** Opening Record excerpts block **
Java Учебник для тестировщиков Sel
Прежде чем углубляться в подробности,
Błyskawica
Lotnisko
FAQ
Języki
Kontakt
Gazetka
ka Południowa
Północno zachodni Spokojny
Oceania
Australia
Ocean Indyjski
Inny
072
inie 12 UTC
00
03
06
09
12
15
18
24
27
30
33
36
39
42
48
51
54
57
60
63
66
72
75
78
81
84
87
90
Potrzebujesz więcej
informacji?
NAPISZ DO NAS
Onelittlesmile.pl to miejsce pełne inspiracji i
** Closing Record excerpts block **
** Opening Record excerpts block **
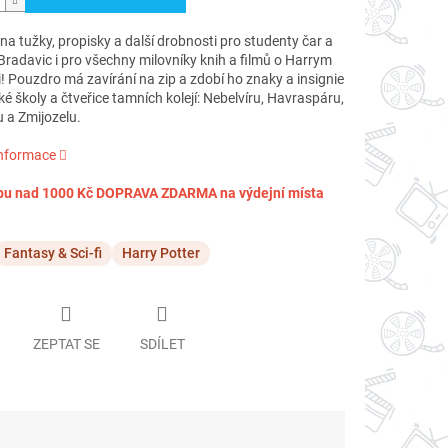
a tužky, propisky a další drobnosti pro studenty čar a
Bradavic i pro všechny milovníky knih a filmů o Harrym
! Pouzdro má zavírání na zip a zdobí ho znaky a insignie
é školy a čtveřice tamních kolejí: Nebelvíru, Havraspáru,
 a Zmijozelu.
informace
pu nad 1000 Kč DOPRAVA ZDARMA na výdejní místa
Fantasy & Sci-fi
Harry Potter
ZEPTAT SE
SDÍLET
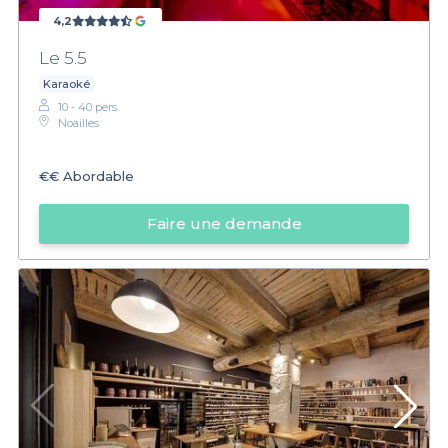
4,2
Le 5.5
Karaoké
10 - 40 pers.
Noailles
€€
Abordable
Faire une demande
** Closing Record excerpts block **
Write out the lines from the one containing "a tužky, propisky" through the one containing "Faire une demande", including both, and omit the pictures.

Answer box =
a tužky, propisky a další drobnosti pro studenty čar a
Bradavic i pro všechny milovníky knih a filmů o Harrym
! Pouzdro má zavírání na zip a zdobí ho znaky a insignie
é školy a čtveřice tamních kolejí: Nebelvíru, Havraspáru,
 a Zmijozelu.
informace
pu nad 1000 Kč DOPRAVA ZDARMA na výdejní místa
Fantasy & Sci-fi
Harry Potter
ZEPTAT SE
SDÍLET
4,2
Le 5.5
Karaoké
10 - 40 pers.
Noailles
€€
Abordable
Faire une demande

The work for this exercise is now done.